Re: [HACKERS] [POC] Faster processing at Gather node

From: Andres Freund <andres(at)anarazel(dot)de>
To: Robert Haas <robertmhaas(at)gmail(dot)com>
Cc: Amit Kapila <amit(dot)kapila16(at)gmail(dot)com>, Rafia Sabih <rafia(dot)sabih(at)enterprisedb(dot)com>, PostgreSQL Developers <pgsql-hackers(at)postgresql(dot)org>
Subject: Re: [HACKERS] [POC] Faster processing at Gather node
Date: 2018-02-07 18:41:37
Message-ID: 20180207184137.5mv4bipj3t7hbncv@alap3.anarazel.de
Views: Raw Message | Whole Thread | Download mbox | Resend email
Thread:
Lists: pgsql-hackers

Hi,

On 2018-01-25 12:09:23 -0500, Robert Haas wrote:
> > Perhaps a short benchmark for 32bit systems using shm_mq wouldn't hurt?
> > I suspect there won't be much of a performance impact, but it's probably
> > worth checking.
>
> I don't think I understand your concern here. If this is used on a
> system where we're emulating atomics and barriers in painful ways, it
> might hurt performance, but I think we have a policy of not caring.

Well, it's more than just systems like that - for 64bit atomics we
sometimes do fall back to spinlock based atomics on 32bit systems, even
if they support 32 bit atomics.

> Also, I don't know where I'd find a 32-bit system to test.

You can compile with -m32 on reasonable systems ;)

> >> Assert(used <= ringsize);
> >> available = Min(ringsize - used, nbytes - sent);
> >>
> >> /* Bail out if the queue has been detached. */
> >> - if (detached)
> >> + if (mq->mq_detached)
> >
> > Hm, do all paths here guarantee that mq->mq_detached won't be stored on
> > the stack / register in the first iteration, and then not reread any
> > further? I think it's fine because every branch of the if below ends up
> > in a syscall / barrier, but it might be worth noting on that here.
>
> Aargh. I hate compilers. I added a comment. Should I think about
> changing mq_detached to pg_atomic_uint32 instead?

I think a pg_compiler_barrier() would suffice to alleviate my concern,
right? If you wanted to go for an atomic, using pg_atomic_flag would
probably be more appropriate than pg_atomic_uint32.

> >> - /* Write as much data as we can via a single memcpy(). */
> >> + /*
> >> + * Write as much data as we can via a single memcpy(). Make sure
> >> + * these writes happen after the read of mq_bytes_read, above.
> >> + * This barrier pairs with the one in shm_mq_inc_bytes_read.
> >> + */
> >
> > s/above/above. Otherwise a newer mq_bytes_read could become visible
> > before the corresponding reads have fully finished./?
>
> I don't find that very clear. A newer mq_bytes_read could become
> visible whenever, and a barrier doesn't prevent that from happening.
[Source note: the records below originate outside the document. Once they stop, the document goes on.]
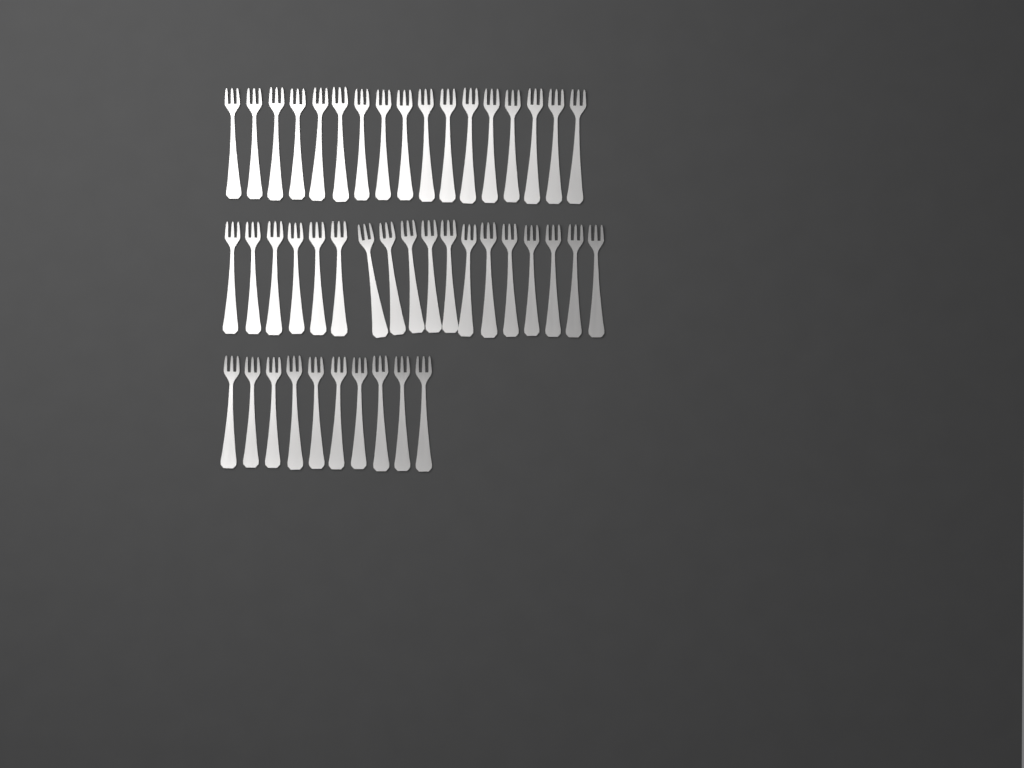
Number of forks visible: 45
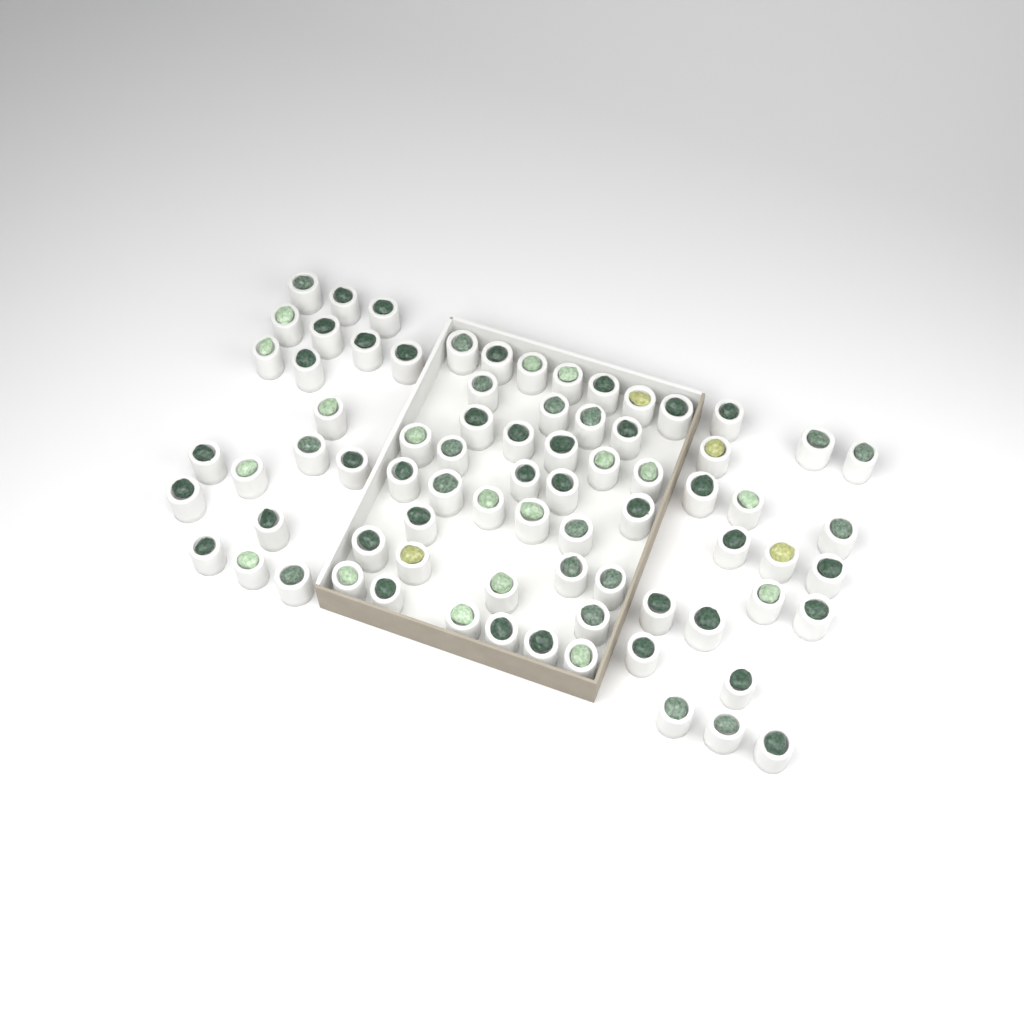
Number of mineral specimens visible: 77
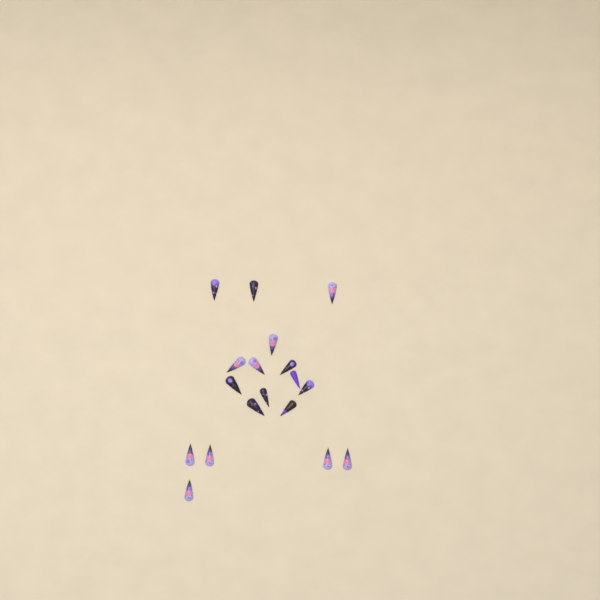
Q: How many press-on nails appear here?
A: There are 18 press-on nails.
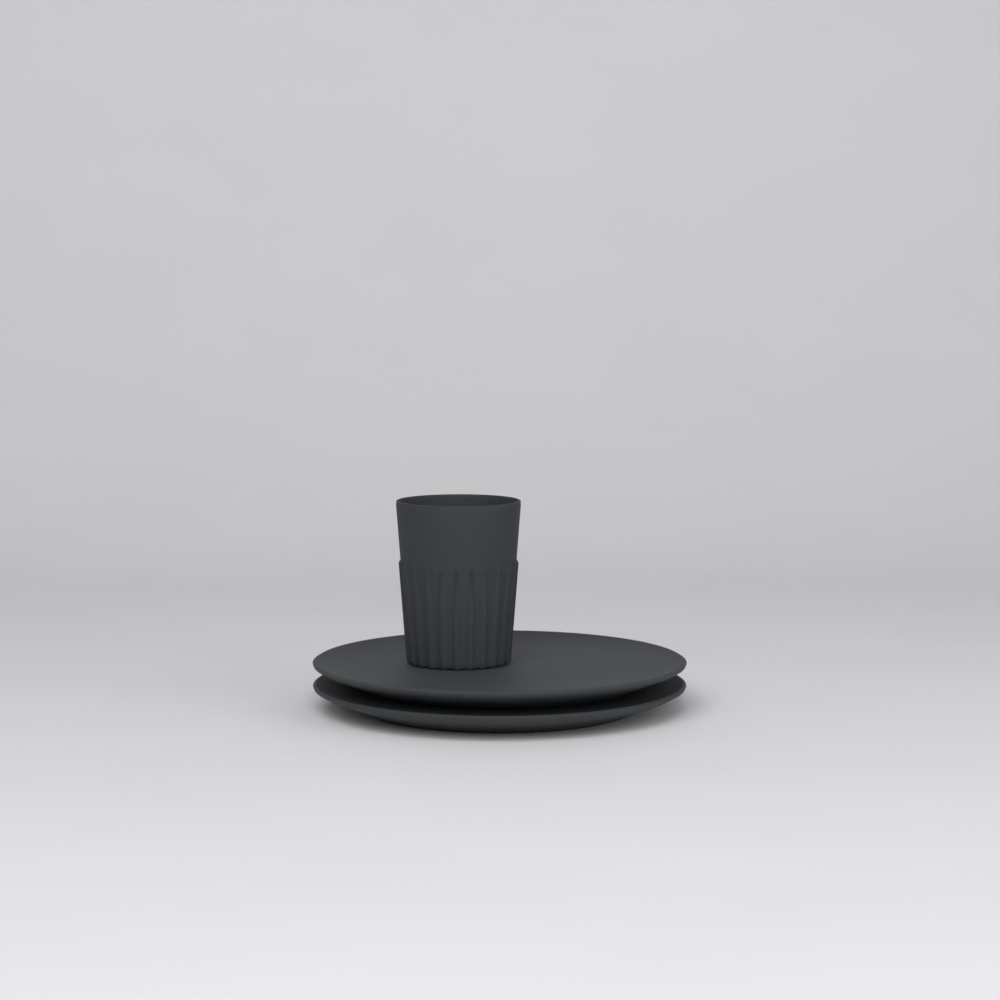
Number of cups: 1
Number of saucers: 2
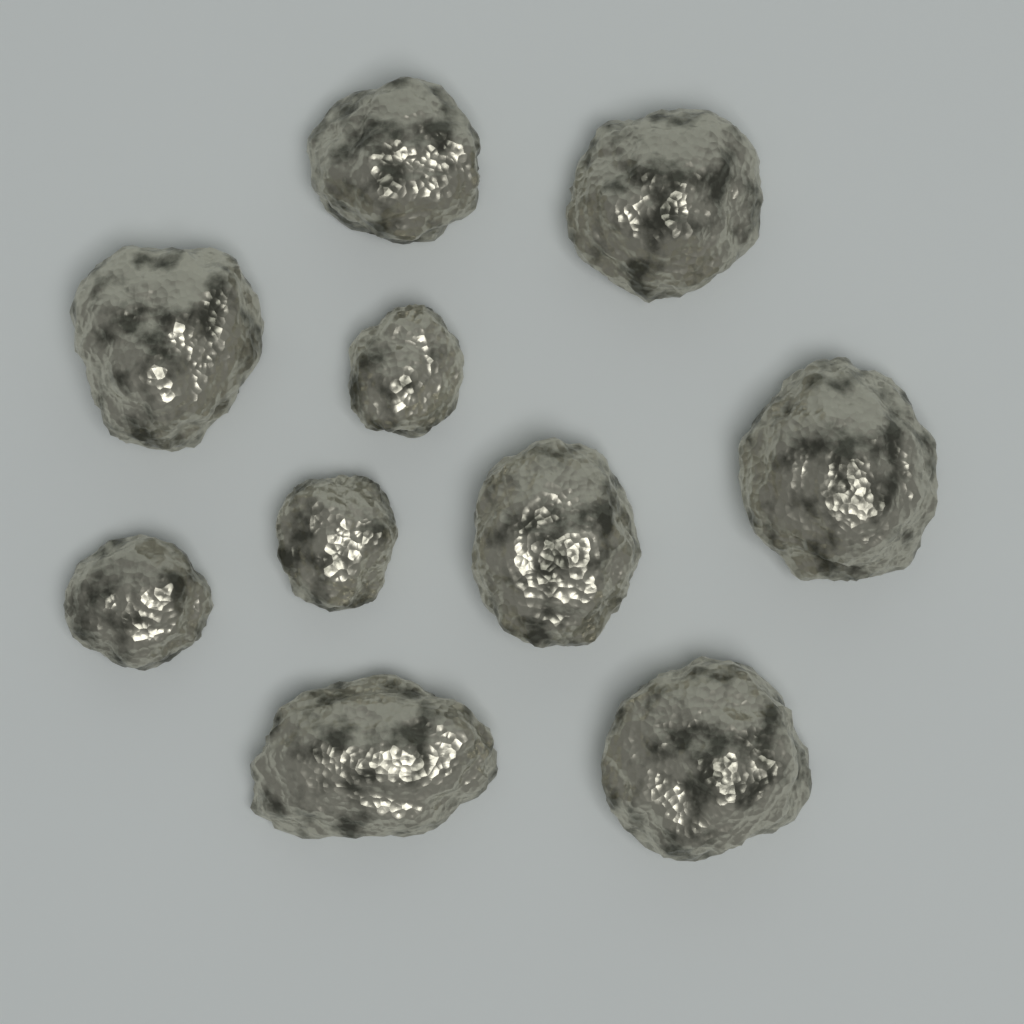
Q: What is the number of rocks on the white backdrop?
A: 10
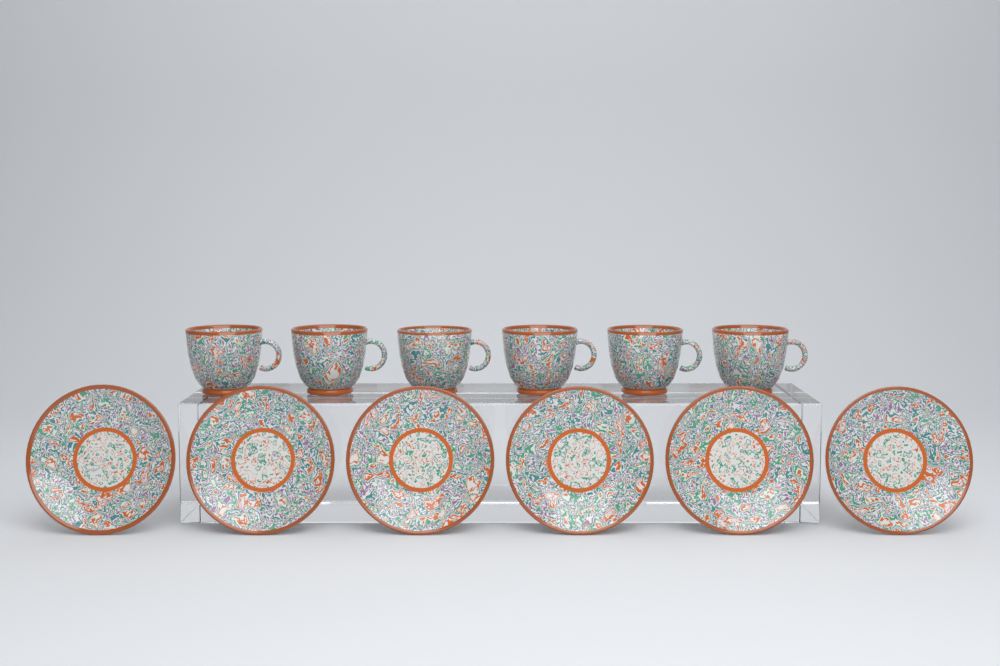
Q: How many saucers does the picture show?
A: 6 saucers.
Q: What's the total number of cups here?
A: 6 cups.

Well, my point was that the barrier prevents the the write to
mq_bytes_read becoming visible before the corresponding reads have
finished. Which then would mean the memcpy() could overwrite them. And a
barrier *does* prevent that from happening.

I don't think this is the same as:

> What it does is ensure (together with the one in
> shm_mq_inc_bytes_read) that we don't try to read bytes that aren't
> fully *written* yet.

which seems much more about the barrier in shm_mq_inc_bytes_written()?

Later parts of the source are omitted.